Anfield Extra will cost £4.99 per month and will be produced by the Liverpool Echo sports desk.
Gazette Boro Premium will charge readers £3.99 per month with content created, similarly, by the sports team at the Gazette in Middlesbrough.
Subscribers will be able to view “exclusive content” including “in depth analysis, additional comment, guides and opinion from well known names and additional podcasts and video”, Trinity Mirror has said.
They can also access competitions and invitations to “unique subscriber only live events”.
The publisher has said the premium content will be produced in addition to the regular output on both newspapers, but said that currently no new staff would be recruited on either desk.

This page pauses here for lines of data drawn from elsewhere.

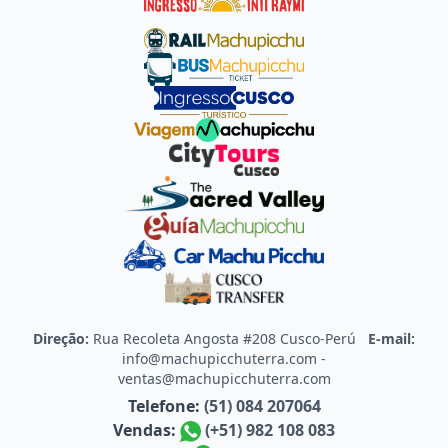
Direção:
Rua Recoleta Angosta #208 Cusco-Perú
E-mail:
info@machupicchuterra.com
-
ventas@machupicchuterra.com
Telefone:
(51) 084 207064
Vendas:
(+51) 982 108 083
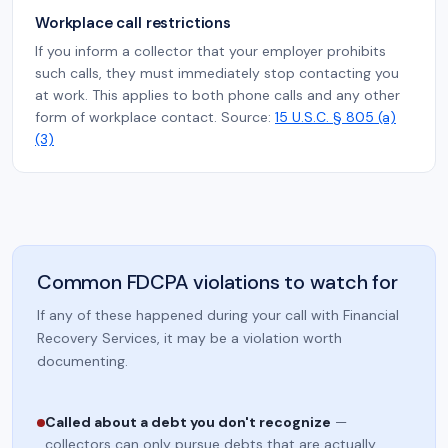
Workplace call restrictions
If you inform a collector that your employer prohibits
such calls, they must immediately stop contacting you
at work. This applies to both phone calls and any other
form of workplace contact. Source:
15 U.S.C. § 805 (a)
(3)
Common FDCPA violations to watch for
If any of these happened during your call with Financial
Recovery Services, it may be a violation worth
documenting.
Called about a debt you don't recognize
—
collectors can only pursue debts that are actually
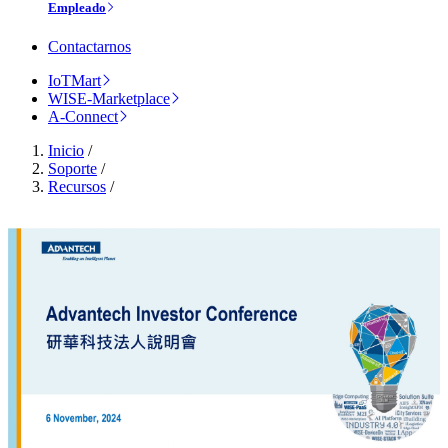
Empleado
Contactarnos
IoTMart
WISE-Marketplace
A-Connect
Inicio
/
Soporte
/
Recursos
/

“This offering will have no impact on the content already provided for free on our sites – this is additional premium content. It will also be a totally advert-free experience,” said Trinity Mirror.
A spokesperson told Press Gazette: “Nothing is going behind a paywall that already exists [in the papers].”
Echo editor Alastair Machray said: “The key for us is to ensure it is fresh, new, premium content. We have no intention of charging for anything we already offer our huge online audience.”
Gazette editor Chris Styles added: “The Gazette has been around since 1869 and has been with the Boro throughout the club’s proud history.
“Our writers are at every game – and, like the fans, live and breathe all things Boro. They are seen as a trusted source of information and central to the conversation around the club.
“We are taking the comprehensive coverage we already provide a stage further and our new service will give fans the inside track on what is going on at the club and extra daily exclusive content for a monthly price of a couple of pre-match drinks.”
The two brands are not affiliated with either club.
Last month, Liverpool FC moved to ban journalists from The Sun from covering match reports or attending press conferences over the paper’s past coverage of the Hillsborough disaster.
The decision was apparently made following pressure from protest group “Total Eclipse of the S*n”.